10th July 2020 at 11:32 #73354Tom HowardKeymaster
Twenty years ago, we all pored over Erlang tables printed in traffic engineering textbooks when designing voice networks. Things have moved on, and we now use electronic tools such as Erlang for Excel.
But sometimes it can be useful to take a step back and take a wider view of the techniques in our toolbox. With this in mind, I created a workbook that emulates the traffic tables of the last century. I’m not suggesting we return to the manual ways of traffic engineering, but it helped remind me of the basic principles of traffic engineering.
Each row of the table I drew represents an increasing number of circuits in a trunk group (I went from 1 to 30, but you could go up to tens of thousands of lines). The number of circuits are shown in column B, each row incrementing by one. The columns to its right show the calculated traffic in Erlangs that can be offered to a trunk group of that size, keeping the blocking within the values in the column headings (0.01 means 1% blocking; 0.02 means 2% blocking etc.).

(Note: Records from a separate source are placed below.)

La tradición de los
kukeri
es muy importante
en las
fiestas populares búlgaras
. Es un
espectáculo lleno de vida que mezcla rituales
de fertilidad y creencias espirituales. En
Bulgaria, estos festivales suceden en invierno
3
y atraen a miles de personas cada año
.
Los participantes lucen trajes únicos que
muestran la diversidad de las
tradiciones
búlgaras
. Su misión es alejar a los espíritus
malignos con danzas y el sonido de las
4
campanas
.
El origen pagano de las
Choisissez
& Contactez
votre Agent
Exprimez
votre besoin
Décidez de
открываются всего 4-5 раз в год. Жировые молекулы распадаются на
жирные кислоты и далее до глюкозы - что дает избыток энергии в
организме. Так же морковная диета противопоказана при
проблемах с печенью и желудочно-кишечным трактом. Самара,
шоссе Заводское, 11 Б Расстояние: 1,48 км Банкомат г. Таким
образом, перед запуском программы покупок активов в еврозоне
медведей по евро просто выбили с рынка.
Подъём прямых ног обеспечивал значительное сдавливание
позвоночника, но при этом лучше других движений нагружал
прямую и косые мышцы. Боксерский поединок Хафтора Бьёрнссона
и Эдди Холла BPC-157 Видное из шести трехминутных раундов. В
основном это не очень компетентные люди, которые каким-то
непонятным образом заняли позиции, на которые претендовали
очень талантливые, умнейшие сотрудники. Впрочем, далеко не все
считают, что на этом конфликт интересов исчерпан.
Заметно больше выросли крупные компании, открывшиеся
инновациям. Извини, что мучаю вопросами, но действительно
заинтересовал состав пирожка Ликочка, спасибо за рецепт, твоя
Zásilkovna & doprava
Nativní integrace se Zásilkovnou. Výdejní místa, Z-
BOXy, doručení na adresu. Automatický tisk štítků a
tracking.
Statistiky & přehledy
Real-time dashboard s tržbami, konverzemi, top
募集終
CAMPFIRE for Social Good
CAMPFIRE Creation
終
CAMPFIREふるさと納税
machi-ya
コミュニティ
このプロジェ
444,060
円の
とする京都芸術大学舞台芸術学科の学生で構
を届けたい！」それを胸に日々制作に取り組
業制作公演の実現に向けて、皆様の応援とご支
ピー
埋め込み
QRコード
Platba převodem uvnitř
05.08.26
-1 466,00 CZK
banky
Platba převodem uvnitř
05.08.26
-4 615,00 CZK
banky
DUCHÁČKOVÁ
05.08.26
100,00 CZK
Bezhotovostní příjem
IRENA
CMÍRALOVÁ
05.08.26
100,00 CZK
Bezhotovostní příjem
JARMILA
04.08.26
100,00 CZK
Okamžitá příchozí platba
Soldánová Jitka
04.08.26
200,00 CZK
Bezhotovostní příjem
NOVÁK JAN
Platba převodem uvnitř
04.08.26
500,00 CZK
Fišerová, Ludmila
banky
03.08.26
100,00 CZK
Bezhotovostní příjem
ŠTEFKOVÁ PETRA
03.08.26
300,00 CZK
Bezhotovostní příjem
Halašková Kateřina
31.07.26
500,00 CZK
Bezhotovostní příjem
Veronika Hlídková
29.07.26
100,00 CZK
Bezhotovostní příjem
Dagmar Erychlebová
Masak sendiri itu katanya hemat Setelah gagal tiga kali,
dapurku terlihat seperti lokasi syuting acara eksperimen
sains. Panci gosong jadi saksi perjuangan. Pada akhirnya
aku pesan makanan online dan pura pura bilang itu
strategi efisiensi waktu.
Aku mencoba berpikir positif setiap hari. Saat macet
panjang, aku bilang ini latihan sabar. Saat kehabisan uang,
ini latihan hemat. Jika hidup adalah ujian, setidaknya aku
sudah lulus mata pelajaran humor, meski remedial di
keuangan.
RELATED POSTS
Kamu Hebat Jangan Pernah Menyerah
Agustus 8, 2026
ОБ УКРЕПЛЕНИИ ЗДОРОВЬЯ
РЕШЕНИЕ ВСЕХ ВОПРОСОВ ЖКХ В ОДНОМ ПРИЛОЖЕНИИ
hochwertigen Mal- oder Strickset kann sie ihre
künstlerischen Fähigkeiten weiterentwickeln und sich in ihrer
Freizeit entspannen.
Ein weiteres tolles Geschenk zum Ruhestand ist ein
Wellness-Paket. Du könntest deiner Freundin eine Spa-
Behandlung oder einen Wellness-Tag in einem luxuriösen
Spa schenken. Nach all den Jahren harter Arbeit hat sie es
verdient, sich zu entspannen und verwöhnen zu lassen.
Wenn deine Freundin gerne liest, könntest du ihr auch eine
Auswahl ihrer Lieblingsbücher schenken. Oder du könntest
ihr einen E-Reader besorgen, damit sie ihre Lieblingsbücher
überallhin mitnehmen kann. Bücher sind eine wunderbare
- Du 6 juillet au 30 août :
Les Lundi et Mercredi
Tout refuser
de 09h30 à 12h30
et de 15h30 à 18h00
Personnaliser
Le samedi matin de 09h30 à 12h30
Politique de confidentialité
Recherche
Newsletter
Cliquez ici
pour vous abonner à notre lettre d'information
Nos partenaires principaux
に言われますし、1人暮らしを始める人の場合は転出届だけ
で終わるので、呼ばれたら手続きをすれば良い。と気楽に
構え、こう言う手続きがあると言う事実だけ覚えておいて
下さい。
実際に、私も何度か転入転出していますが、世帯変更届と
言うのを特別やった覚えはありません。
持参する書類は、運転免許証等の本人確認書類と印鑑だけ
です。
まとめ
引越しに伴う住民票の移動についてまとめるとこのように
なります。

In columns C to H, I used the ErlBTraffic() function installed by Erlang for Excel. It takes two arguments: Blocking and Lines. For Blocking, I entered an absolute cell reference to the column heading in row 11. For Lines, I made an absolute reference to column B in each cell’s row.
There were no great surprises. Less circuits are required as you relax your blocking target. For example, at P=0.01 (1% blocking), a trunk group offered 13.5 Erlangs busy hour traffic needs 22 circuits; at P=0.10 (10% blocking), it needs only 16 circuits. This reminded me of the compromises we used to make while balancing performance against transmission costs. Priorities have changed: with bandwidth (and therefore voice circuits) so cheap, why wouldn’t you aim for a high service level?
Nostalgia over, I decided to plot the results on an Excel chart.
I used Excel’s charting feature to plot the data from the Erlang B table I’d previously created using Erlang for Excel. Each line (“series”) plots a different probability of blocking, with the number of circuits on the x-axis and offered busy hour traffic on the y-axis, in Erlangs.
I was surprised to see the lines so flat. I had imagined that the ratio of offered traffic and required circuits would constantly change as the system benefited from economies of scale. Certainly, that was the case below 5 Erlangs, but the ratio soon settled at between 60% and 70%.
While not a real design exercise, this experiment has reminded me how useful it can be to visualise data, and Excel makes that easy. You’re welcome to use this workbook and share your thoughts.